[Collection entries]
▼

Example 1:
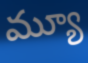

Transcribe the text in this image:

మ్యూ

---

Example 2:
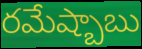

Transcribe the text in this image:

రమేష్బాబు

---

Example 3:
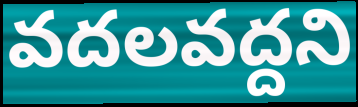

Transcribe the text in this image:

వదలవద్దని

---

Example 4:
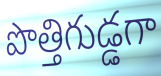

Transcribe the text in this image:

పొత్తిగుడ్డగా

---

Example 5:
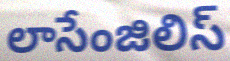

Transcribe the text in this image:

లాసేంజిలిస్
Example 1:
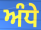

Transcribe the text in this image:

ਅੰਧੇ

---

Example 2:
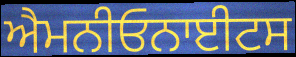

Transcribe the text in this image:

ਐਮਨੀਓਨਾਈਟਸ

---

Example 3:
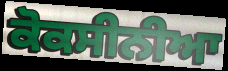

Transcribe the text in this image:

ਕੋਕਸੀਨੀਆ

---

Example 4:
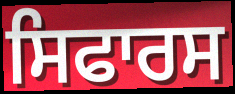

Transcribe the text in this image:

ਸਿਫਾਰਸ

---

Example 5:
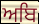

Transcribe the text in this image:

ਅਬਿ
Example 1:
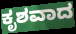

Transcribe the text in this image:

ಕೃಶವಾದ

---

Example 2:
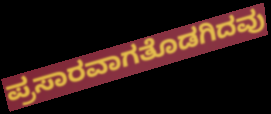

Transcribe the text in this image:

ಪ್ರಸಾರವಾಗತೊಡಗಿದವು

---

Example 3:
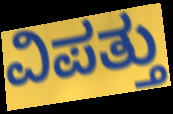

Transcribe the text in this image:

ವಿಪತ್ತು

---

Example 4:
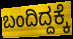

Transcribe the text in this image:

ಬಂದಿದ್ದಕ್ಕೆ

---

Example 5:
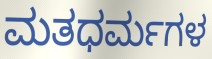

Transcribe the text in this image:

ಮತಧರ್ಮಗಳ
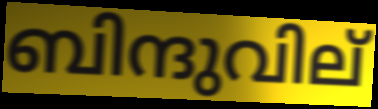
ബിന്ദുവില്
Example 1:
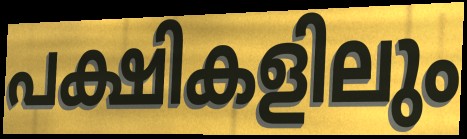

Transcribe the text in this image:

▲

## ACTIVITY
Copy all the lines of data exactly as they appear, dropping any images.

## RESPONSE BOX
Example 1:

Transcribe the text in this image:

మ్యూ

---

Example 2:

Transcribe the text in this image:

రమేష్బాబు

---

Example 3:

Transcribe the text in this image:

వదలవద్దని

---

Example 4:

Transcribe the text in this image:

పొత్తిగుడ్డగా

---

Example 5:

Transcribe the text in this image:

లాసేంజిలిస్
Example 1:

Transcribe the text in this image:

ਅੰਧੇ

---

Example 2:

Transcribe the text in this image:

ਐਮਨੀਓਨਾਈਟਸ

---

Example 3:

Transcribe the text in this image:

ਕੋਕਸੀਨੀਆ

---

Example 4:

Transcribe the text in this image:

ਸਿਫਾਰਸ

---

Example 5:

Transcribe the text in this image:

ਅਬਿ
Example 1:

Transcribe the text in this image:

ಕೃಶವಾದ

---

Example 2:

Transcribe the text in this image:

ಪ್ರಸಾರವಾಗತೊಡಗಿದವು

---

Example 3:

Transcribe the text in this image:

ವಿಪತ್ತು

---

Example 4:

Transcribe the text in this image:

ಬಂದಿದ್ದಕ್ಕೆ

---

Example 5:

Transcribe the text in this image:

ಮತಧರ್ಮಗಳ
ബിന്ദുവില്
Example 1:

Transcribe the text in this image:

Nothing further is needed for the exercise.